Die Theateraufführung wurde durchgeführt als Einstimmung zur Ausstellung „Frauen der Reformation“, die zurzeit noch im Gemeindehaus zu sehen ist. Das Theater war am Freitag, den 23. Juni, die Ausstellung wurde am Sonntag, den 25. Juni eröffnet.

Die Bühne der Kirchengemeinde und die Möglichkeit die Kirche komplett zu verdunkeln, schuf eine perfekte Theateratmosphäre, von der die Schauspielerin Marjana Angelina begeistert war.

Als Katharina von Bora unterhielt sie sich mit imaginären Personen. Als erstes mit Frau Magister Reichenbach, ihrer ersten Hausmutter nach der Flucht aus dem Kloster. Ihr erzählte sie die Umstände, wie sie ins Kloster gekommen war und gab so den Zuschauern die Möglichkeit die Kindheit von Katharina mitzuerleben.

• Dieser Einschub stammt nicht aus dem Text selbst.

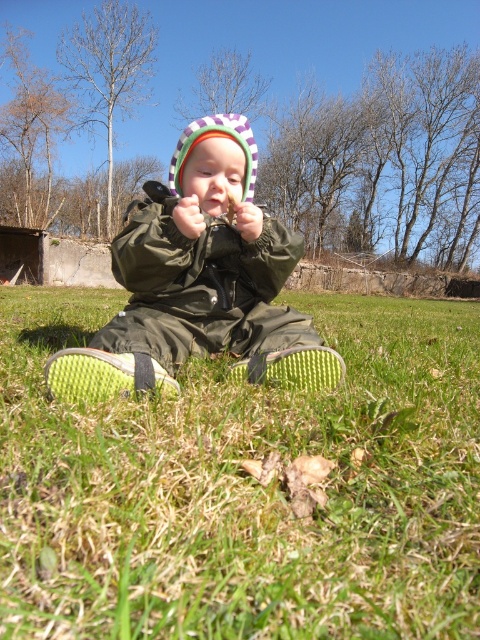
You are a parent trying to locate your child who is playing in the grassy area. You see the green grass at lower center and the green rubber boots at center. How far apart are these two items?

The distance between the green grass at lower center and the green rubber boots at center is 7.75 feet.

You are a photographer trying to capture the scene of the child sitting on the grass. You want to ensure both the green rubber boots at center and the green textured shoe at lower center are clearly visible in the photo. Based on their positions, which boot should you focus on first to frame the shot properly?

The green rubber boots at center is positioned on the left side of green textured shoe at lower center, so you should focus on the green rubber boots at center first to frame the shot properly since it is on the left and closer to the center.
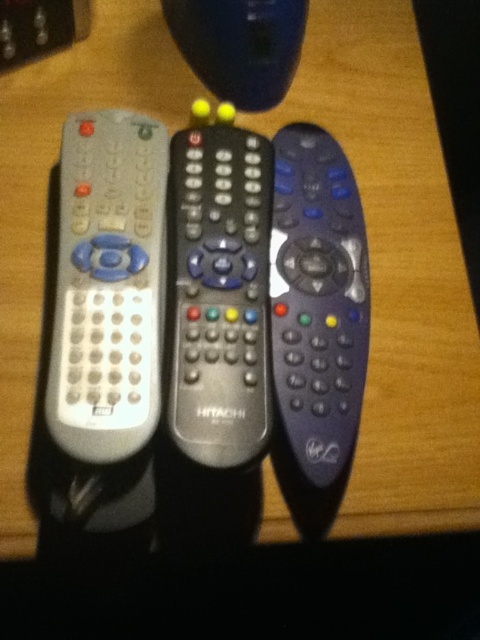
Which is more to the right, white matte remote at left or metallic gray remote at center?

From the viewer's perspective, metallic gray remote at center appears more on the right side.

How much distance is there between white matte remote at left and metallic gray remote at center?

white matte remote at left and metallic gray remote at center are 1.99 inches apart.

Between point (160, 314) and point (179, 193), which one is positioned in front?

Point (160, 314) is more forward.

Locate an element on the screen. This screenshot has width=480, height=640. white matte remote at left is located at coordinates (108, 285).

Who is positioned more to the left, white matte remote at left or matte black remote at center?

Positioned to the left is white matte remote at left.

Find the location of a particular element. Image resolution: width=480 pixels, height=640 pixels. white matte remote at left is located at coordinates (108, 285).

Which is more to the left, metallic gray remote at center or matte black remote at center?

From the viewer's perspective, metallic gray remote at center appears more on the left side.

Between point (204, 188) and point (348, 353), which one is positioned behind?

The point (204, 188) is behind.

The image size is (480, 640). Find the location of `metallic gray remote at center`. metallic gray remote at center is located at coordinates (218, 292).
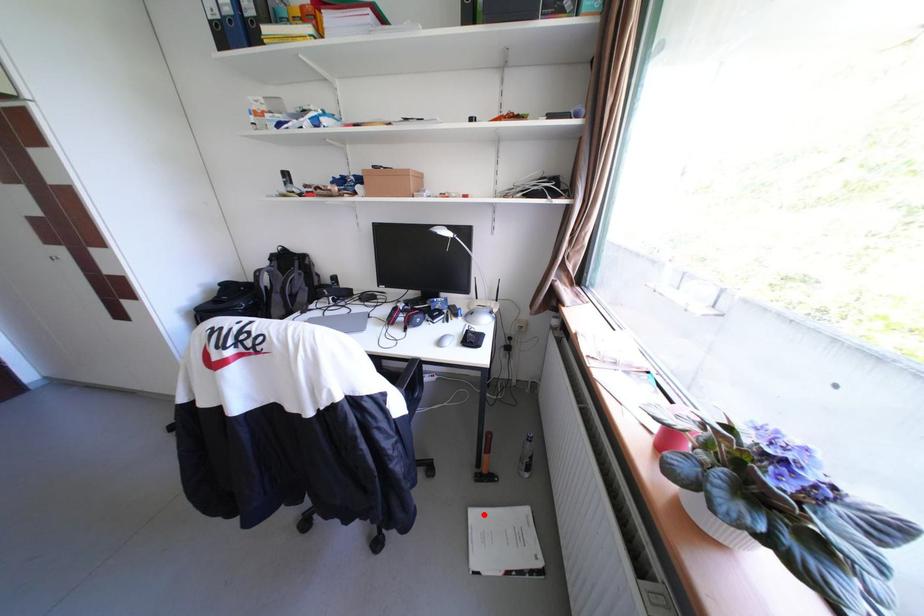
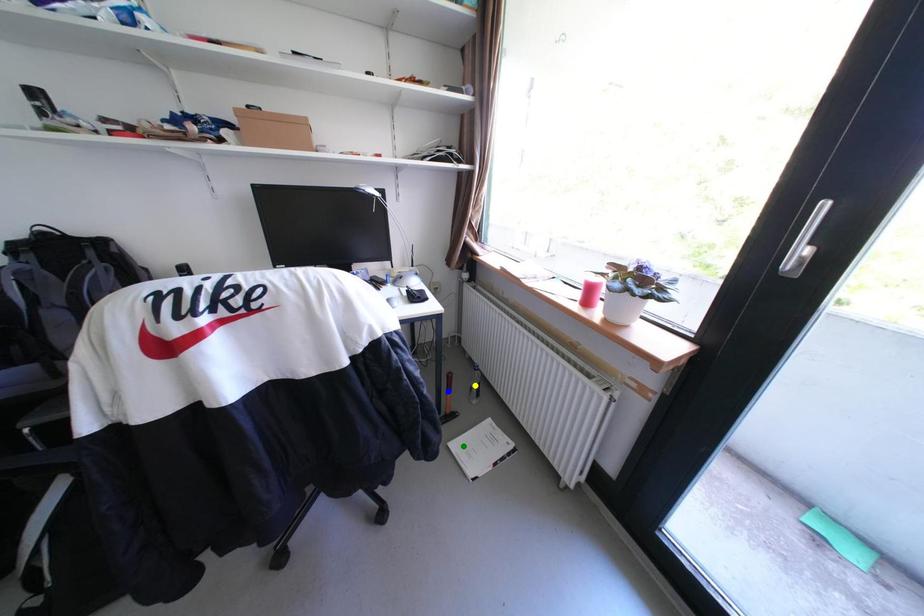
Question: I am providing you with two images of the same scene from different viewpoints. A red point is marked on the first image. You are given multiple points on the second image. Which point in image 2 is actually the same real-world point as the red point in image 1?

Choices:
 (A) blue point
 (B) green point
 (C) yellow point

Answer: (B)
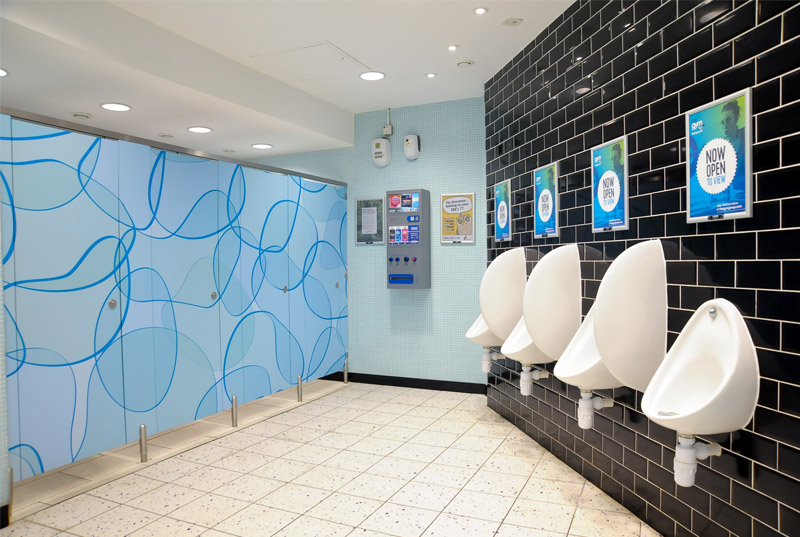
Find the location of a particular element. Image resolution: width=800 pixels, height=537 pixels. ceramic floor is located at coordinates (329, 481).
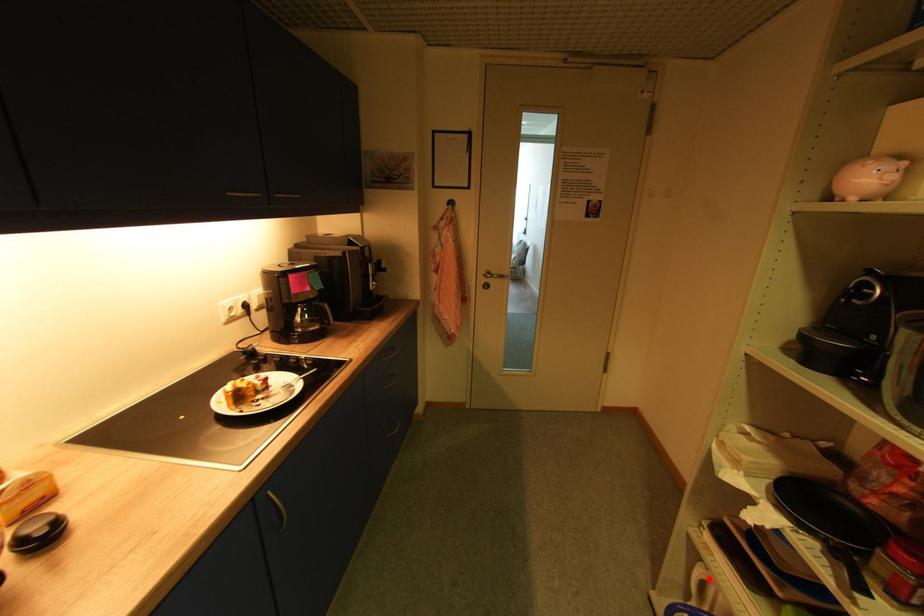
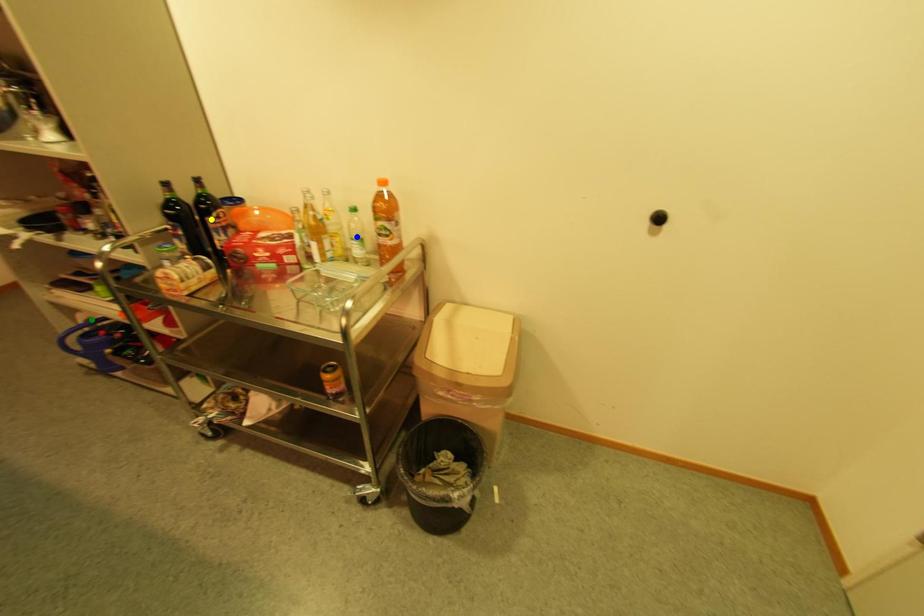
Question: I am providing you with two images of the same scene from different viewpoints. A red point is marked on the first image. You are given multiple points on the second image. In image 2, which mark is for the same physical point as the one in image 1?

Choices:
 (A) green point
 (B) yellow point
 (C) blue point

Answer: (A)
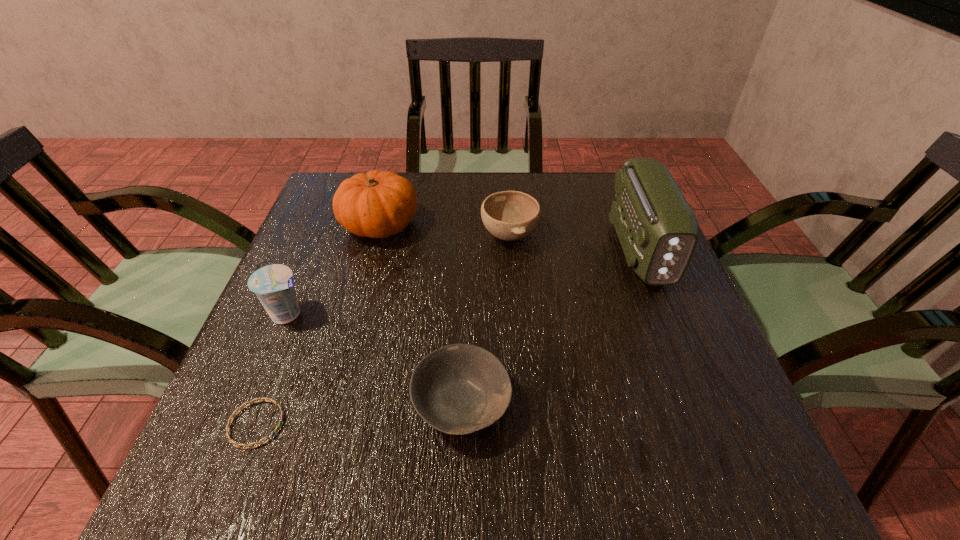
This screenshot has width=960, height=540. Find the location of `free space between the tallest object and the shorter bowl`. free space between the tallest object and the shorter bowl is located at coordinates (551, 327).

Find the location of a particular element. This screenshot has height=540, width=960. free space between the third tallest object and the shorter bowl is located at coordinates (375, 359).

The width and height of the screenshot is (960, 540). In order to click on empty space between the taller bowl and the radio_receiver in this screenshot , I will do `click(574, 241)`.

This screenshot has height=540, width=960. In order to click on free space between the nearer bowl and the pumpkin in this screenshot , I will do `click(421, 315)`.

Where is `object that ranks as the fourth closest to the second tallest object`? object that ranks as the fourth closest to the second tallest object is located at coordinates tap(232, 441).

Die große Hitze dieses Sommerabends hinderten Marjana Angelina nicht daran, die Zuschauer mit in das Leben von Katharina von Bora mithineinzunehmen:  Die Freude und die erste Verliebtheit in Hieronymus Baumgartner, die Enttäuschung über die Ablehnung der Heirat durch seine Eltern, weil sie eine entlaufene Nonne war; Die Umstände, die Heirat,  die Liebe zu Martin Luther und später auch die Sorge um die Gesundheit ihres Ehemanns. Besonders anschaulich spielte sie auch die Tatkraft von Katharina, wie sie ihr Haus bestellte, zupackte und organisierte, im Diskurs mit ihrem Ehemann Martin, dass sie alle Menschen in ihrem Haus satt bekam und gesund behielt. „Im Sommer brauche ich einen Garten, im Winter einen Ofen.“

Die Zuschauer erlebten Katharina als eine selbstbewusste und stolze Frau, ohne diese Eigenschaften hätte sie das Leben und ihren Hausstand nicht so meistern können. Doch die Schicksalsschläge, ließen sie auch zweifeln und ihren Schmerz laut hinausschreien. Der Schmerz über den Tod ihrer beiden Kinder Elisabeth und Magdalena, die Hilflosigkeit gegenüber dem Tod, machte Marjana Angelina in der ganzen Kirche spürbar. Auch später im Stück, als Katharina die Todesnachricht ihres Mannes bekam und sie sich voller Zweifel an der Bibel festhielt, wurde die Rechtlosigkeit der Frau im Mittelalter den Zuschauern noch einmal deutlich vor Augen geführt, als Katharina ohne Vormund nicht einmal ihr Erbe antreten durfte, obwohl Martin Luther das im Testament so verfügt hatte.

Die letzten Jahre der Katharina Lutherin sind überschattet von der Trauer, der Sorge um ihre Kinder, von Krieg, Pest und Flucht, wobei sie sich bei ihrer letzten Flucht so sehr verletzt, dass sie nach drei Monaten Siechtum stirbt.

Das ganze Stück wurde durch Licht, Ton und Musik und mittelalterliche Requisiten unterstützt, die es den Zuschauern möglich machten, in eine ganz andere Zeit und Welt einzutauchen und mit dem Stück mitzugehen.

Der Theaterabend klang mit Sekt und Knabbereien im Hof der Jesus Christus Kirche aus. Hier kamen die Zuschauer und die Zuschauerinnen miteinander und auch mit Marjana Angelina ins Gespräch. Ich hörte nur begeisterte Stimmen über die Schauspielerin und das Stück und was für eine gute Idee das gewesen sei, sie nach Germering zu holen.